• [Data entries]:
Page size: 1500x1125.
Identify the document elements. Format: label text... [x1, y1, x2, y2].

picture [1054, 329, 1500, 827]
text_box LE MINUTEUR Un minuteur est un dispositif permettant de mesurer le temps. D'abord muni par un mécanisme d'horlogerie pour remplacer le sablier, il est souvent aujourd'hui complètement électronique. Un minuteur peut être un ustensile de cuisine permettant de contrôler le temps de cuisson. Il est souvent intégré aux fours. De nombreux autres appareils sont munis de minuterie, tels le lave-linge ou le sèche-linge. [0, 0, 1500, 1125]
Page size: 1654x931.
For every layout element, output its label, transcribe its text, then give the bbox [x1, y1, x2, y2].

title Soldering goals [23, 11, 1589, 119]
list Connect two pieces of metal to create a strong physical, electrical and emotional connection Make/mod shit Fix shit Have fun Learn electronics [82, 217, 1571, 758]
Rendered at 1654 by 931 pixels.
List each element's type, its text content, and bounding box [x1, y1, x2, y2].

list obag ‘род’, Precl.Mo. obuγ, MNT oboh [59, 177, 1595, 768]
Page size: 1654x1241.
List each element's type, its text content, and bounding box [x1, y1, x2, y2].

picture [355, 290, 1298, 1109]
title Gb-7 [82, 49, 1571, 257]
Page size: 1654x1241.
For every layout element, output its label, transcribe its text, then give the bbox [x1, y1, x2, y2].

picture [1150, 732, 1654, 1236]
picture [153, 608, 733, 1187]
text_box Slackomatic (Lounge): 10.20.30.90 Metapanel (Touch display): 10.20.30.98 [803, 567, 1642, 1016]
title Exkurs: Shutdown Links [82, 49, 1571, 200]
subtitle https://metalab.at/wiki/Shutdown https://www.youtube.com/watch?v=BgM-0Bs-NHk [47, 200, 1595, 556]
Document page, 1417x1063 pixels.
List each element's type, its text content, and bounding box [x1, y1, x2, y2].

• [Problem to work on]:
Copy out, unchanged, the lines starting with the one that contains "Document page, 1417x1063 pixels." and running through the last line above, both included.

• [Written solution]:
Document page, 1417x1063 pixels.
List each element's type, its text content, and bounding box [x1, y1, x2, y2].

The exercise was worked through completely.